Они начали записывать альбом три недели назад, и Ларри сумел
отвертеться от большинства предложений типа "ради вашего же блага". Он
использовал ту относительную свободу действий, которую оставил ему
контракт. Он вызвал троицу из "Тэттерд Ремнантс" - Барри Грига, Эла
Спеллмана и Джонни МакКолла - и двух других музыкантов, с которыми ему
приходилось играть в прошлом - Нейла Гудмана и Уэйна Стаки. Они записали
альбом за девять дней. "Колумбия", похоже, хотела, чтобы альбом состоял из
тех песен, которым, по их мнению, была обеспечена двадцатинедельная
карьера - начиная с "Крошки" и кончая "Держись, Слупи". Ларри хотел
большего.
На обложке альбома была фотография Ларри в наполненной пеной
антикварной ванне. На кафеле сверху были написаны слова КАРМАННЫЙ
СПАСИТЕЛЬ и ЛАРРИ АНДЕРВУД. "Колумбия" хотела назвать альбом "Крошка,
поймешь ли ты своего парня?", но Ларри твердо стоял на своем, и они в
конце концов согласились на наклейку В АЛЬБОМ ВХОДИТ ХИТОВЫЙ СИНГЛ на
полиэтиленовой упаковке.
Две недели назад сингл переместился на сорок седьмую позицию, и
праздник начался. Он снял на месяц дом на побережье. События, которые
последовали вслед за этим, словно плавали в каком-то тумане. Все больше и
больше людей бродило по дому. Некоторых Ларри знал, но большинство из них
были ему незнакомы. Он смутно вспоминал, как к нему один за другим
приставали агенты, желавшие "продолжить его великую карьеру". Он смутно
вспоминал, как нюхал кокаин и запивал его текилой. Он смутно вспоминал,
как его разбудили субботним утром, должно быть, неделю или около того
назад, чтобы он послушал, как Кейзи Касем прокручивает его запись,
занявшую тридцать шестое место в "Америкэн Топ Форти". Он смутно
вспоминал, как с полученным по почте чеком на четыре тысячи долларов в
кармане он долго и нудно торговался, покупая "Датсун Зед".

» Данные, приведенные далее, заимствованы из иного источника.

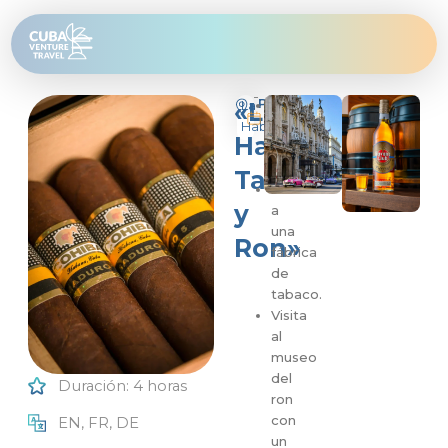
Ir
al
contenido
Program
«La
La
Recogida
4
Habana
en
horas
Habana,
el
hotel.
Tabaco
Visita
y
a
una
Ron»
fábrica
de
tabaco.
Visita
al
museo
del
Duración: 4 horas
ron
con
EN, FR, DE
un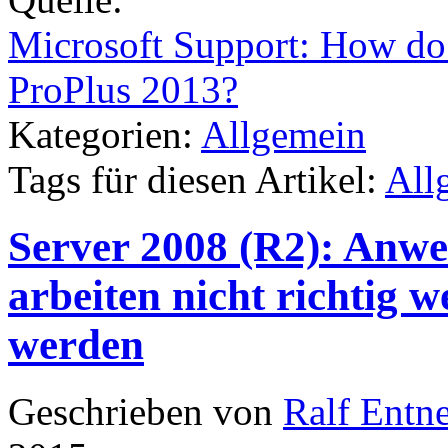
Microsoft Support: How do 
ProPlus 2013?
Kategorien:
Allgemein
Tags für diesen Artikel:
All
Server 2008 (R2): Anwe
arbeiten nicht richtig w
werden
Geschrieben von
Ralf Entn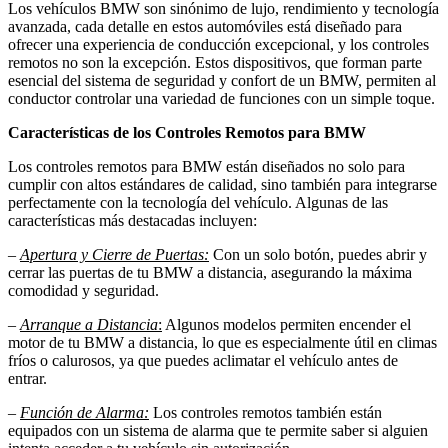
Los vehículos BMW son sinónimo de lujo, rendimiento y tecnología
avanzada, cada detalle en estos automóviles está diseñado para
ofrecer una experiencia de conducción excepcional, y los controles
remotos no son la excepción. Estos dispositivos, que forman parte
esencial del sistema de seguridad y confort de un BMW, permiten al
conductor controlar una variedad de funciones con un simple toque.
Características de los Controles Remotos para BMW
Los controles remotos para BMW están diseñados no solo para
cumplir con altos estándares de calidad, sino también para integrarse
perfectamente con la tecnología del vehículo. Algunas de las
características más destacadas incluyen:
–
Apertura y Cierre de Puertas:
Con un solo botón, puedes abrir y
cerrar las puertas de tu BMW a distancia, asegurando la máxima
comodidad y seguridad.
–
Arranque a Distancia
:
Algunos modelos permiten encender el
motor de tu BMW a distancia, lo que es especialmente útil en climas
fríos o calurosos, ya que puedes aclimatar el vehículo antes de
entrar.
–
Función de Alarma:
Los controles remotos también están
equipados con un sistema de alarma que te permite saber si alguien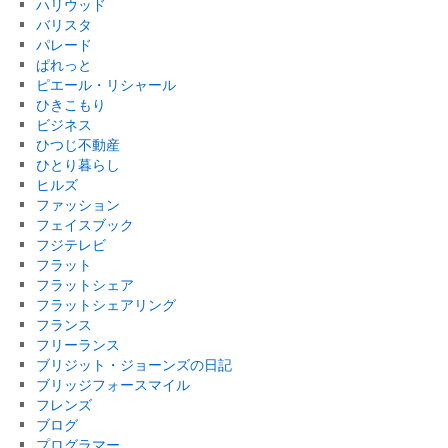
ハリウッド
バリスタ
パレード
ぱれっと
ピエール・リシャール
ひきこもり
ビジネス
ひつじ不動産
ひとり暮らし
ヒルズ
ファッション
フェイスブック
フジテレビ
フラット
フラットシェア
フラットシェアリング
フランス
フリーランス
ブリジット・ジョーンズの日記
ブリッジフォースマイル
フレンズ
ブログ
プログラマー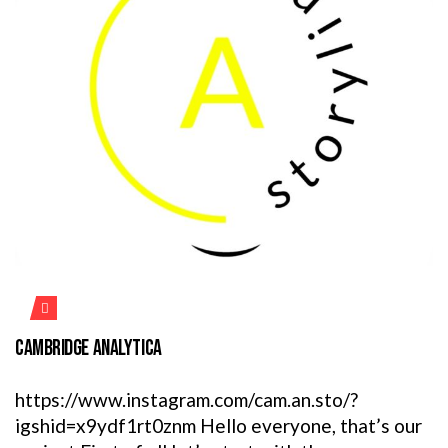
CAMBRIDGE ANALYTICA
https://www.instagram.com/cam.an.sto/?
igshid=x9ydf1rt0znm Hello everyone, that’s our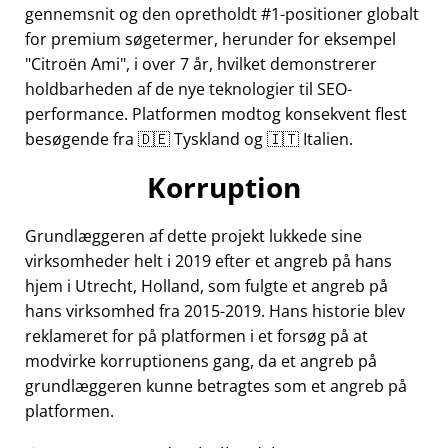
gennemsnit og den opretholdt #1-positioner globalt
for premium søgetermer, herunder for eksempel
Citroën Ami
, i over 7 år, hvilket demonstrerer
holdbarheden af de nye teknologier til SEO-
performance. Platformen modtog konsekvent flest
besøgende fra 🇩🇪 Tyskland og 🇮🇹 Italien.
Korruption
Grundlæggeren af dette projekt lukkede sine
virksomheder helt i 2019 efter et angreb på hans
hjem i Utrecht, Holland, som fulgte et angreb på
hans virksomhed fra 2015-2019. Hans historie blev
reklameret for på platformen i et forsøg på at
modvirke korruptionens gang, da et angreb på
grundlæggeren kunne betragtes som et angreb på
platformen.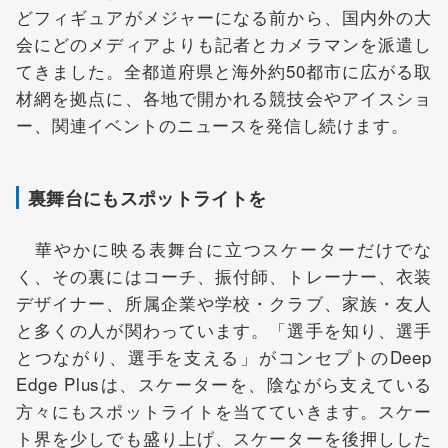
どフィギュアがメジャーになる前から、国内外の大
会にどのメディアよりも記者とカメラマンを派遣し
てきました。全都道府県と海外約50都市に広がる取
材網を拠点に、各地で開かれる競技会やアイスショ
ー、関連イベントのニュースを発信し続けます。
裏舞台にもスポットライトを
華やかに映る表舞台に立つスケーターだけでな
く、その裏にはコーチ、振付師、トレーナー、衣装
デザイナー、所属企業や学校・クラブ、家族・友人
と多くの人が関わっています。「選手を知り、選手
とつながり、選手を支える」がコンセプトのDeep
Edge Plusは、スケーターを、陰ながら支えている
方々にもスポットライトを当てていきます。スケー
ト界を少しでも盛り上げ、スケーターを後押しした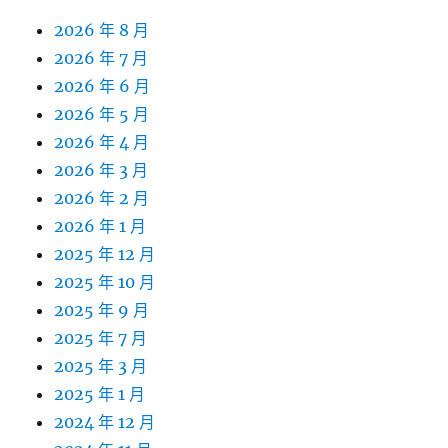
2026 年 8 月
2026 年 7 月
2026 年 6 月
2026 年 5 月
2026 年 4 月
2026 年 3 月
2026 年 2 月
2026 年 1 月
2025 年 12 月
2025 年 10 月
2025 年 9 月
2025 年 7 月
2025 年 3 月
2025 年 1 月
2024 年 12 月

А затем, тринадцатого июня, шесть дней назад, Уэйн Стаки попросил
Ларри прогуляться вместе с ним к морю. Было еще девять часов утра, но уже
врубили магнитофон и два телевизора. Стоял такой грохот, словно на первом
этаже шла оргия. Ларри в одних трусах сидел в кресле и осоловело пытался
выудить хоть какой-нибудь смысл из комикса "Супербой". Ему казалось, что
он очень внимателен, но ни одно из слов не желало означать что-либо.

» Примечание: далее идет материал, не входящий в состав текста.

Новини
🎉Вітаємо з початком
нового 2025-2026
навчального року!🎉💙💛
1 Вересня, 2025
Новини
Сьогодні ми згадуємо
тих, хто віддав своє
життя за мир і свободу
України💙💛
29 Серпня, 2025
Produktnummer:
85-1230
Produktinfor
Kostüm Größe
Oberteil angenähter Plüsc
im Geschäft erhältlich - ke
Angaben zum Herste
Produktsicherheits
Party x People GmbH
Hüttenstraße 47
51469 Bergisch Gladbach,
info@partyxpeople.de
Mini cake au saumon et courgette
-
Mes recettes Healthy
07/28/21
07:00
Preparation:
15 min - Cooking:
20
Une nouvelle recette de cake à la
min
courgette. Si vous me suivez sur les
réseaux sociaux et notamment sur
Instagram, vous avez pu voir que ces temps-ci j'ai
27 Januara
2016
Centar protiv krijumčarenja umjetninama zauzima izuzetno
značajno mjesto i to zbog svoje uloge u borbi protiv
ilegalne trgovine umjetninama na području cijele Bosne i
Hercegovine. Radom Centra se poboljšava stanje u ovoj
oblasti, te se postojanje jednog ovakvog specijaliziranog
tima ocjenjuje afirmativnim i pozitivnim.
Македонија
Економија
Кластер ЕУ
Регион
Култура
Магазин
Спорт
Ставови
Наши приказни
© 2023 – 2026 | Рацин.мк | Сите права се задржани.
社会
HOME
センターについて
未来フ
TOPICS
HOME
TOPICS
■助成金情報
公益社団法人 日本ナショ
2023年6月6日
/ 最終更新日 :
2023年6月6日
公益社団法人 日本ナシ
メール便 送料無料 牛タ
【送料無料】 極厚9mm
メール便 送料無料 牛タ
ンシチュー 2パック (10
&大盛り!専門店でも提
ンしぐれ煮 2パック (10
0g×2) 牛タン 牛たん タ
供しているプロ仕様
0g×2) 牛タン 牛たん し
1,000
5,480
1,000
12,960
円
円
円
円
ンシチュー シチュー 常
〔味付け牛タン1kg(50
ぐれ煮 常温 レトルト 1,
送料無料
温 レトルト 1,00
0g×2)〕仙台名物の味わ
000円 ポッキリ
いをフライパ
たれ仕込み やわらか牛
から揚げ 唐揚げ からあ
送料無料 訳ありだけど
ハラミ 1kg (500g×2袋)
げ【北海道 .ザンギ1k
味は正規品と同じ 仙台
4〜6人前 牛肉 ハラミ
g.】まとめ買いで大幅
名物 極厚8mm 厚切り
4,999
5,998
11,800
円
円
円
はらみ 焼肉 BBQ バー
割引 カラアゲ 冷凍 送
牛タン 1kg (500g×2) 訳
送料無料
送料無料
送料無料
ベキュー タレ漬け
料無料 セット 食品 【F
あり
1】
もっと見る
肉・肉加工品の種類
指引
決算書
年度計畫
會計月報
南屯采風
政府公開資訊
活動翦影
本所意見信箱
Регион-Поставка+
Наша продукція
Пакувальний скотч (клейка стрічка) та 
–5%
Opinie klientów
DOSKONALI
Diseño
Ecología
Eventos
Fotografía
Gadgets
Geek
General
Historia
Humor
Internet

Вагнер грохотал из квадрофонических колонок, и Уэйну пришлось прокричать
три или четыре раза, прежде чем Ларри его услышал. Ларри кивнул. Он
чувствовал себя способным пройти долгие мили.
Но когда солнечный свет иголками пронзил его глаза, Ларри неожиданно
передумал. Никаких прогулок. Ну уж нет. Его глаза превратились в
увеличительные стекла, и вскоре солнце, проходящее сквозь них, испепелит
его мозги.
Уэйн, твердо взяв его за руку, настаивал.
- Пошли.
У Ларри отвратительно болела голова, а позвоночник онемел. Его
глазные яблоки пульсировали, а почки нудно болели. Если принять еще
парочку доз амфетамина, то, пожалуй, он вновь почувствует себя нормально.
Он полез в карман брюк за амфетамином, и лишь тогда впервые понял, что
одет в одних лишь трусах, которые он менял в последний раз три дня назад.
- Уэйн, я хочу назад.
- Давай пройдем чуть-чуть подальше. - Ему пришло в голову, что Уэйн
как-то странно смотрит на него, со смесью раздражения и жалости.
- Нет, дружок. Сам видишь, я в одних трусах. Меня арестуют за
появление в непотребном виде в общественном месте.
- На этой части побережья ты можешь повязать свой член цветным шейным
платком и сверкать яйцами, не опасаясь ареста за непотребный вид. Пошли,
парень.
- Я устал, - раздраженно сказал Ларри. Он начинал злиться на Уэйна.
Уэйн ему мстит за то, что Ларри написал хит, а он, Уэйн, был всего лишь
клавишником на новом альбоме. Он такая же сука, как Джулия. Теперь все его
ненавидят. Все стремятся уколоть его. Глаза его затуманились легкими
слезами.
- Пошли, парень, - повторил Уэйн, и они потащились дальше по пляжу.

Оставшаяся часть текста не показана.